Mesures anti-fraudeurs
Suppression des allocations chômage pour les résidents à l’étranger : la gauche dénonce « une ligne rouge franchie »
Le Sénat a renforcé jeudi l'arsenal de lutte contre la fraude aux allocations chômage en donnant à France Travail des outils pour vérifier le lieu de résidence des allocataires.

Photo: LUDOVIC MARIN/AFP via Getty Images
Un dispositif critiqué à gauche, comme d’autres mesures visant la formation et les prestations sociales.

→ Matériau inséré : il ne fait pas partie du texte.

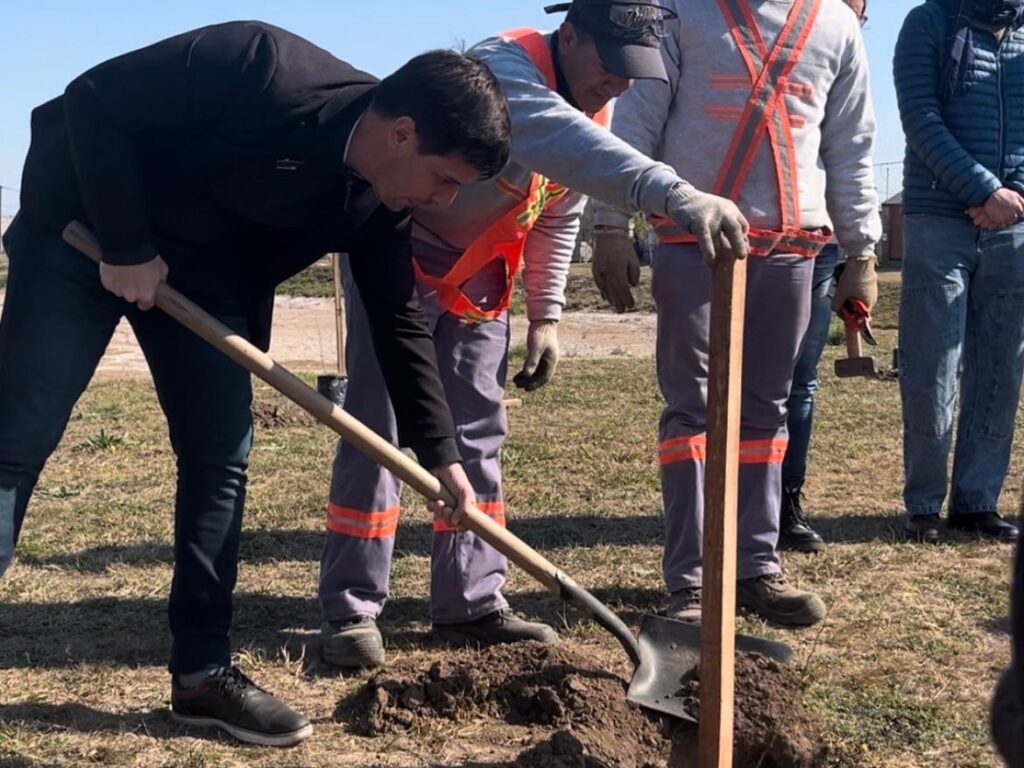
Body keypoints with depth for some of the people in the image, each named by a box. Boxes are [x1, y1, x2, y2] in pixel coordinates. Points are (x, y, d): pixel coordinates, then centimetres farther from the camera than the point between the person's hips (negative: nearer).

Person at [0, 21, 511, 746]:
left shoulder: (380, 205, -10)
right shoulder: (257, 67, -32)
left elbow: (399, 323, -2)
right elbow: (92, 101, -25)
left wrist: (441, 456, -5)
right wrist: (126, 247, -23)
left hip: (210, 266, 6)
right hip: (85, 226, -6)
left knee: (221, 454, -1)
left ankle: (203, 670, 6)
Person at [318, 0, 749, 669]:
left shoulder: (594, 105, -2)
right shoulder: (504, 69, -29)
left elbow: (558, 218, 10)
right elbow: (562, 142, -52)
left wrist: (546, 314, 3)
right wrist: (676, 195, -66)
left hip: (478, 272, 8)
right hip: (396, 250, -8)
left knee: (479, 431, 6)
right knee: (379, 425, -9)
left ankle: (472, 602, 13)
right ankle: (351, 609, -1)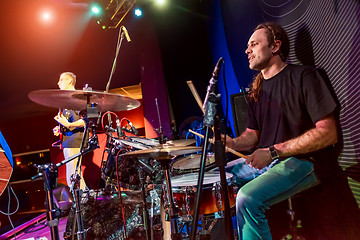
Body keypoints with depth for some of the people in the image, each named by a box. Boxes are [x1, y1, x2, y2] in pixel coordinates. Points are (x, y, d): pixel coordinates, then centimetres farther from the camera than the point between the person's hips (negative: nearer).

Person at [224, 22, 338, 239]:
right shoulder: (257, 89, 13)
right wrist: (233, 143, -6)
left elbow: (328, 132, -17)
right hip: (261, 161, 8)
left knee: (247, 199, -29)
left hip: (300, 161, -7)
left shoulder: (303, 76, -9)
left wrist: (273, 151, -20)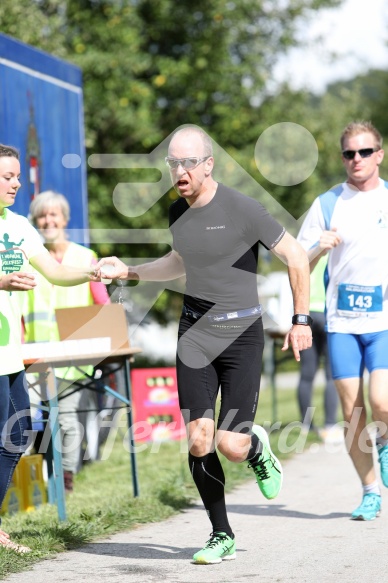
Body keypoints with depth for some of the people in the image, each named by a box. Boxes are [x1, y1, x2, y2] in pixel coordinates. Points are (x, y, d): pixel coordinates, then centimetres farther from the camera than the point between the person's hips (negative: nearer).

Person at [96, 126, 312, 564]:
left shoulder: (242, 210, -14)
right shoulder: (178, 212, 6)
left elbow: (295, 257, -7)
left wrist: (301, 321, -6)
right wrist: (128, 271, 17)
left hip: (241, 333, -5)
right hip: (194, 331, 5)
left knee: (230, 445, -11)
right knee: (199, 442, -5)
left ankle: (257, 448, 27)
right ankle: (221, 536, 11)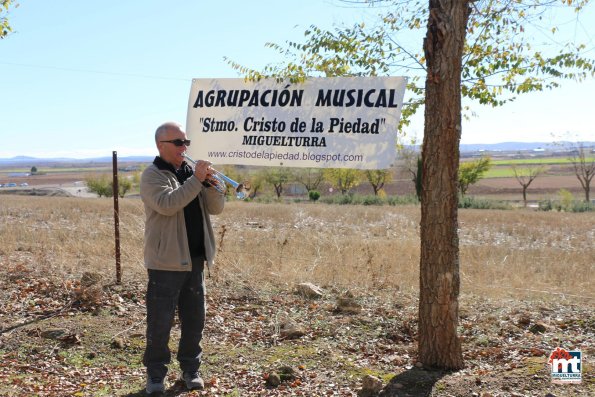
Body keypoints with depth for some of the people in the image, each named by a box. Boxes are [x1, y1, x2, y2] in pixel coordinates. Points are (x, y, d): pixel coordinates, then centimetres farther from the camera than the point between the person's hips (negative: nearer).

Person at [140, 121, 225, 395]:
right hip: (166, 262, -6)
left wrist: (212, 184, -10)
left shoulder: (190, 172, 12)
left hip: (195, 260, 6)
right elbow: (167, 204, -25)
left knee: (194, 319, 13)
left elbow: (216, 209, 7)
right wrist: (196, 180, -23)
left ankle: (190, 369, 26)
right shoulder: (152, 175, -6)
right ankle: (156, 374, 15)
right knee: (160, 321, 1)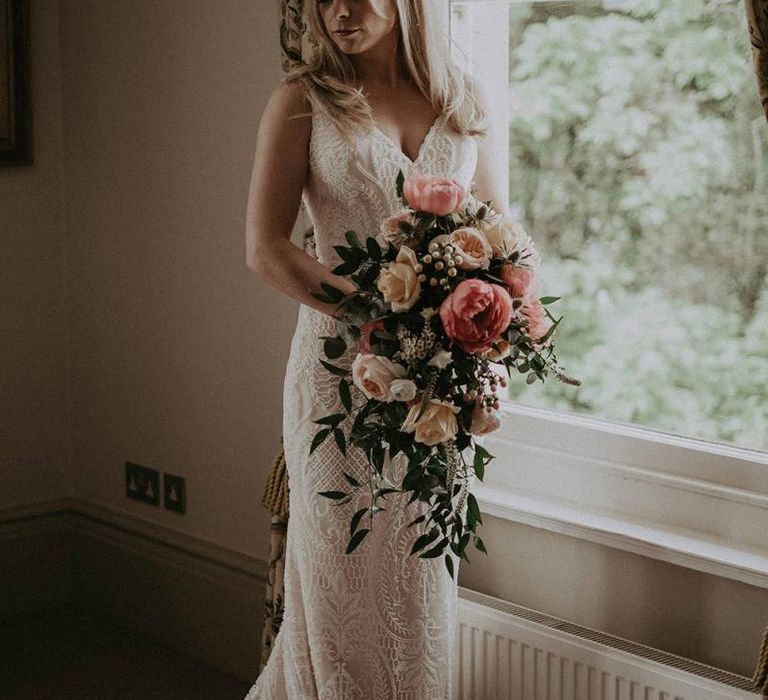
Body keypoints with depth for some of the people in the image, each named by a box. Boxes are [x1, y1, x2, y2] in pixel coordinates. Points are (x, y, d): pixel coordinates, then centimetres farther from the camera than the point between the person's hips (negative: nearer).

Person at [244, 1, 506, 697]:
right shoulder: (303, 100, -1)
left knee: (425, 580, 11)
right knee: (345, 577, 5)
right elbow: (266, 248, -8)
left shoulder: (467, 101, 8)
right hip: (343, 363, -3)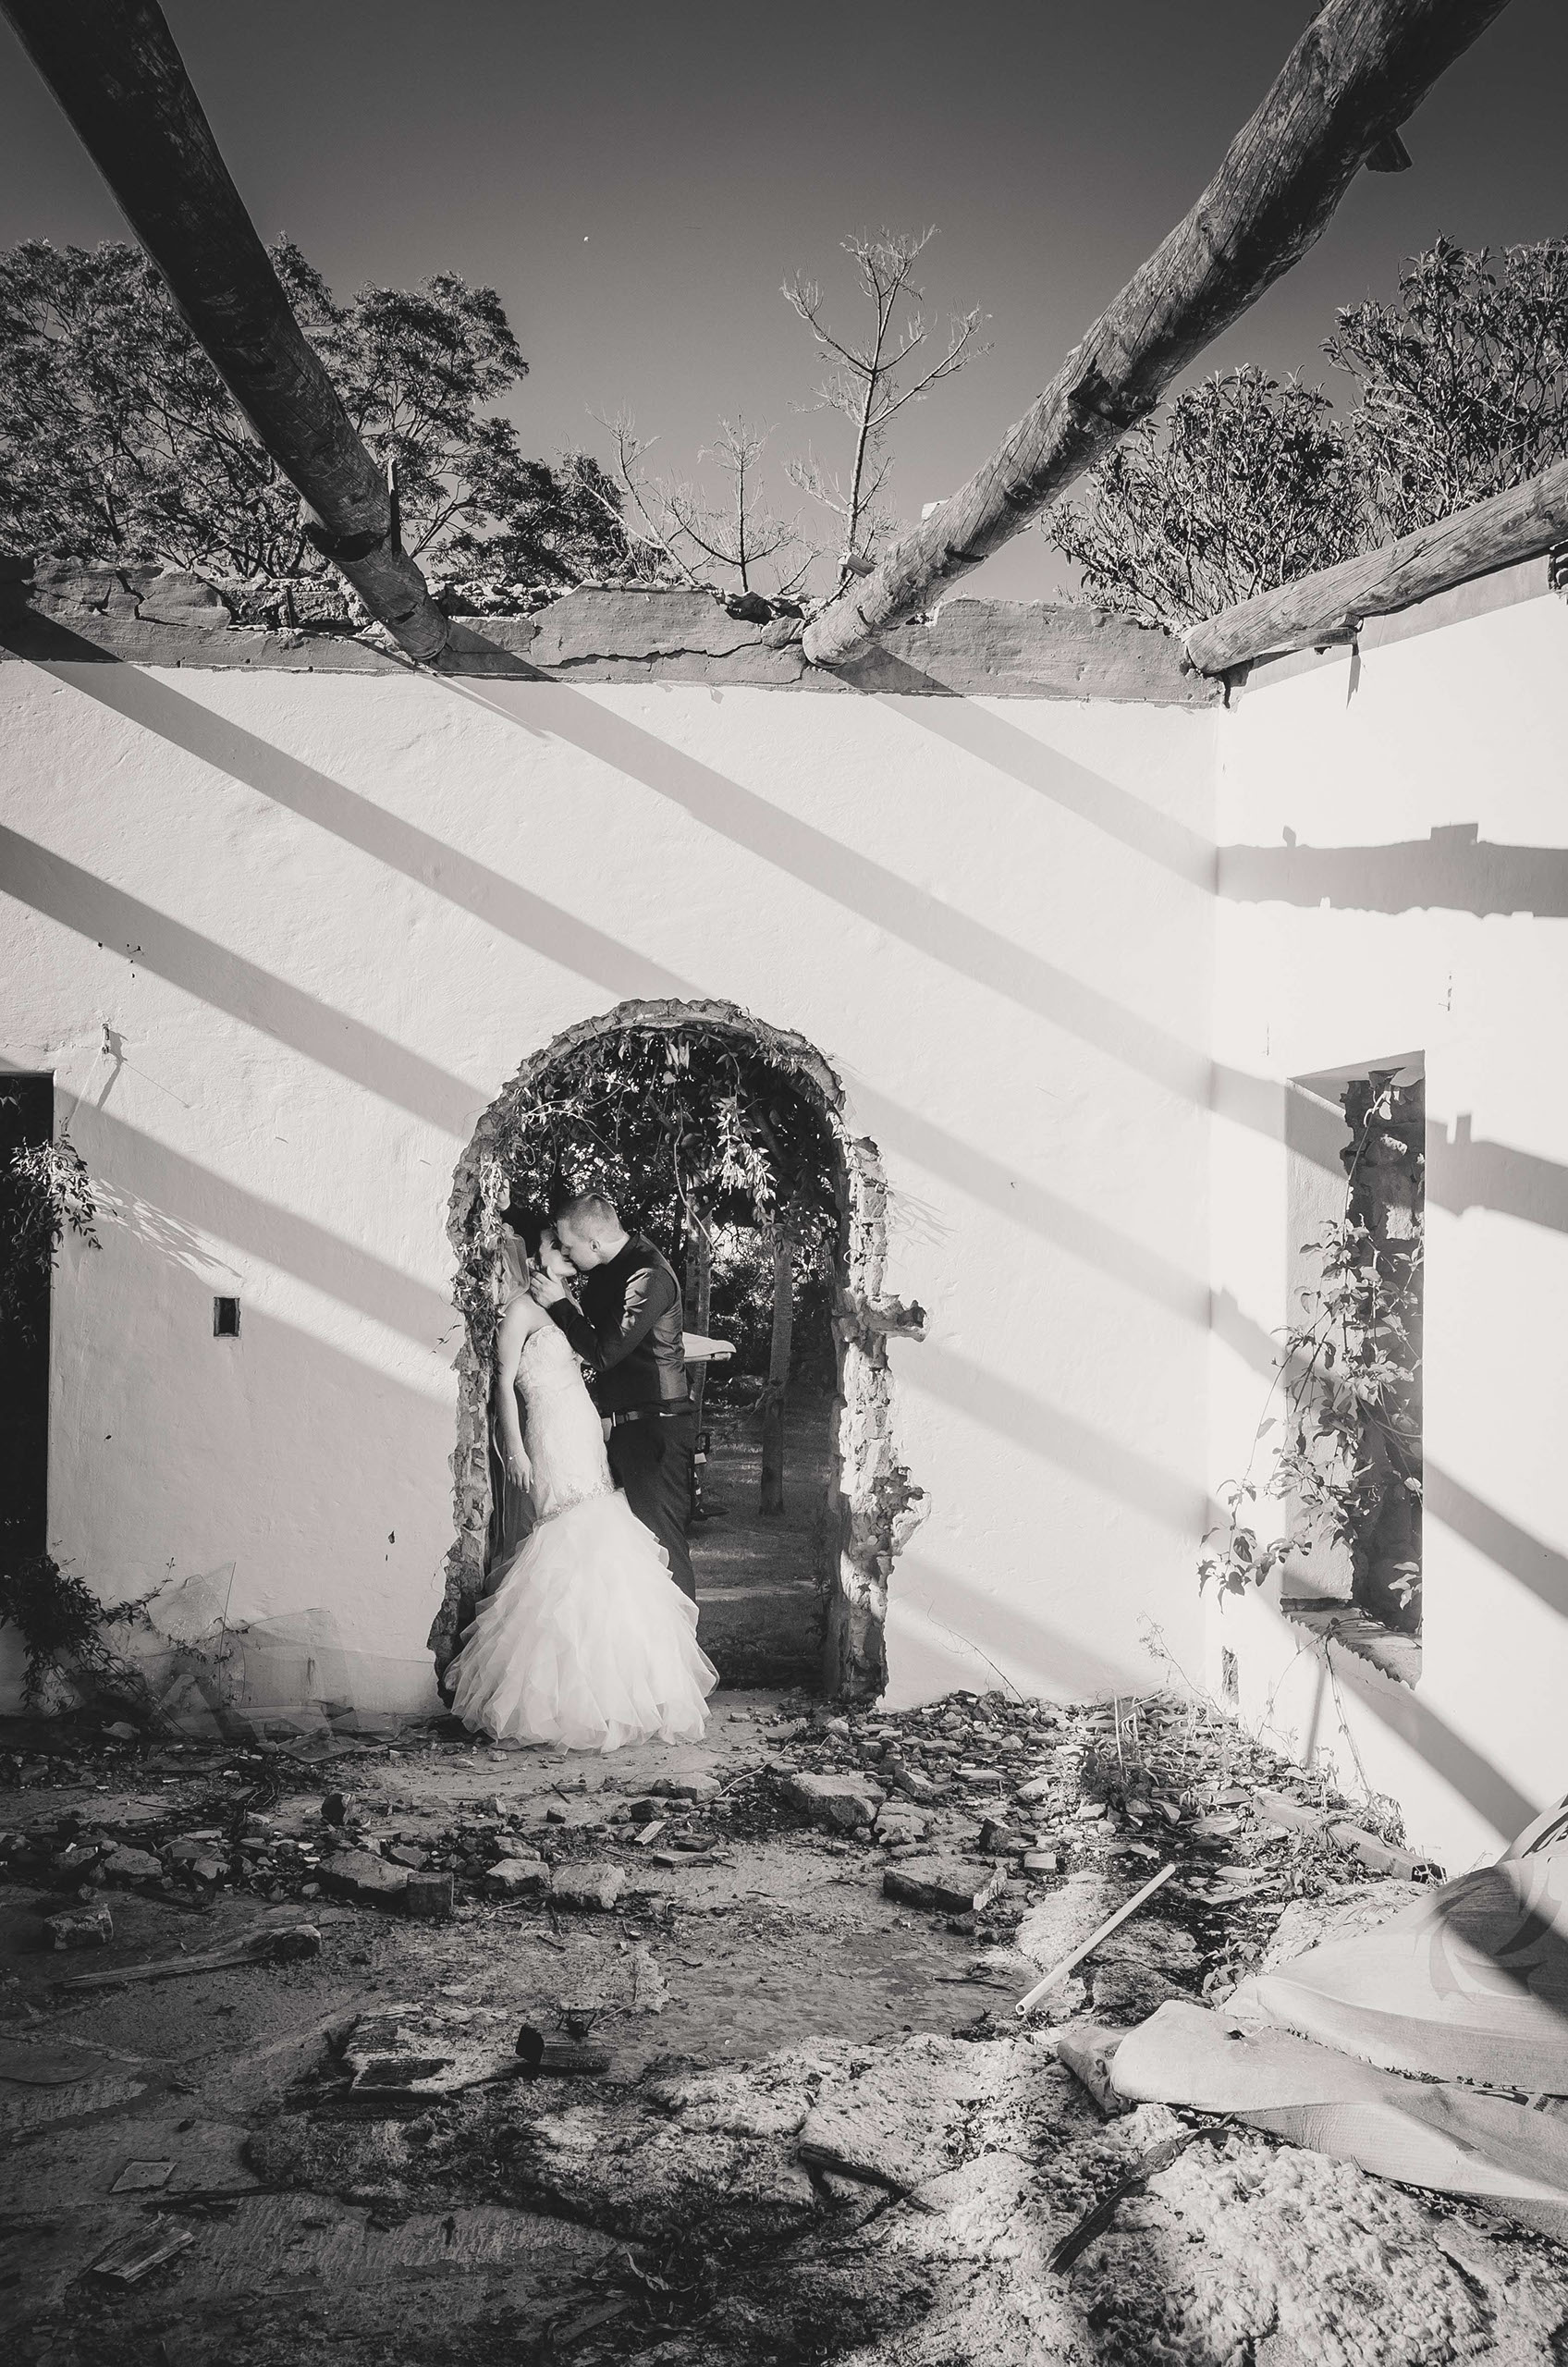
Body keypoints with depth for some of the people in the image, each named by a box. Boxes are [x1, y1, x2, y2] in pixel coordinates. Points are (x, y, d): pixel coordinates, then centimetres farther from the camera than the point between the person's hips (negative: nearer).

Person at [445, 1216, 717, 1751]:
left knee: (602, 1557, 5)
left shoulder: (563, 1305, 20)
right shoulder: (521, 1308, -5)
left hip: (586, 1441, 9)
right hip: (554, 1441, -9)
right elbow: (504, 1383, -9)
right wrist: (515, 1450, -14)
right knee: (575, 1551, -12)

Dans le cadre du projet de loi gouvernemental contre les fraudes sociales et fiscales, examiné depuis mercredi, les sénateurs se sont penchés jeudi sur les articles les plus irritants de ce texte : ceux qui visent directement les allocataires, les salariés et les assurés sociaux.
L’un des plus sensibles, introduit par le Sénat, offre à France Travail de nouveaux moyens d’enquête pour vérifier la résidence effective des allocataires. L’opérateur pourra ainsi consulter les relevés téléphoniques, ou encore interroger le fichier des compagnies aériennes. Cela ouvrirait alors la voie à une suspension conservatoire de toutes les allocations lorsque « plusieurs indices sérieux de manœuvres frauduleuses » sont observés.
Une mesure « particulièrement intrusive »
Alors que la résidence en France est une obligation pour les bénéficiaires d’allocations chômage, la gauche s’est insurgée contre cette mesure qu’elle juge « particulièrement intrusive ».
« C’est franchir une ligne rouge, c’est introduire une forme de surveillance généralisée des demandeurs d’emploi assimilés à des fraudeurs potentiels », a lancé le socialiste Jean-Luc Fichet. L’écologiste Raymonde Poncet Monge a craint un « précédent dangereux pour les libertés individuelles ».
« France Travail nous demande des outils. On lui donne des outils pour pouvoir contrôler », a rétorqué la sénatrice Les Républicains Frédérique Puissat, à l’origine de la mesure qui permettra selon elle de s’attaquer au « premier motif de fraude » détecté par France Travail, sur un montant global de 136 millions d’euros en 2024.
Le ministre du Travail Jean-Pierre Farandou s’en est remis à la « sagesse » du Sénat, doutant toutefois du « caractère licite de l’accès à ces données ».
Indemnisation chômage, CPF, assurés sociaux
Un autre article, adopté lui aussi malgré des critiques, vise à conditionner le versement de l’indemnisation chômage à la domiciliation des comptes bancaires en France ou dans l’Union européenne. La droite sénatoriale a salué une mesure de « bon sens » : avec un compte en France, « il est beaucoup plus simple de faire du recouvrement forcé », a insisté Frédérique Puissat.
Les sénateurs ont par ailleurs adopté une mesure visant à obliger le titulaire du compte personnel de formation (CPF) à se présenter aux épreuves de certification sauf « motif légitime », sans quoi sa formation ne pourra plus être prise en charge par le CPF. Un dispositif de « responsabilisation » des bénéficiaires, selon le gouvernement et la droite sénatoriale.
Autres dispositifs critiqués à gauche : la possibilité de suspendre temporairement le tiers payant pour les assurés sociaux condamnés pour fraude, et la suspension possible du versement d’une prestation sociale dans le cas d’un « doute sérieux de manœuvre frauduleuse ». Le gouvernement s’opposait également à cette dernière mesure.
Fraude fiscale : le Sénat valide l’essentiel
Le Sénat a également adopté le volet du projet de loi relatif au travail dissimulé, avec entre autres mesures une majoration du taux de CSG des revenus issus d’activités illicites, ou encore la création d’un dispositif de « flagrance sociale » permettant de saisir à titre conservatoire les actifs de sociétés suspectées de travail dissimulé.
Mercredi, la chambre haute avait adopté l’essentiel des mesures visant la fraude fiscale. L’ensemble de ce projet de loi, grâce auquel le gouvernement espère récupérer 2,3 milliards d’euros dès 2026, sera soumis au vote des sénateurs mardi à 14h30, avant sa transmission à l’Assemblée nationale.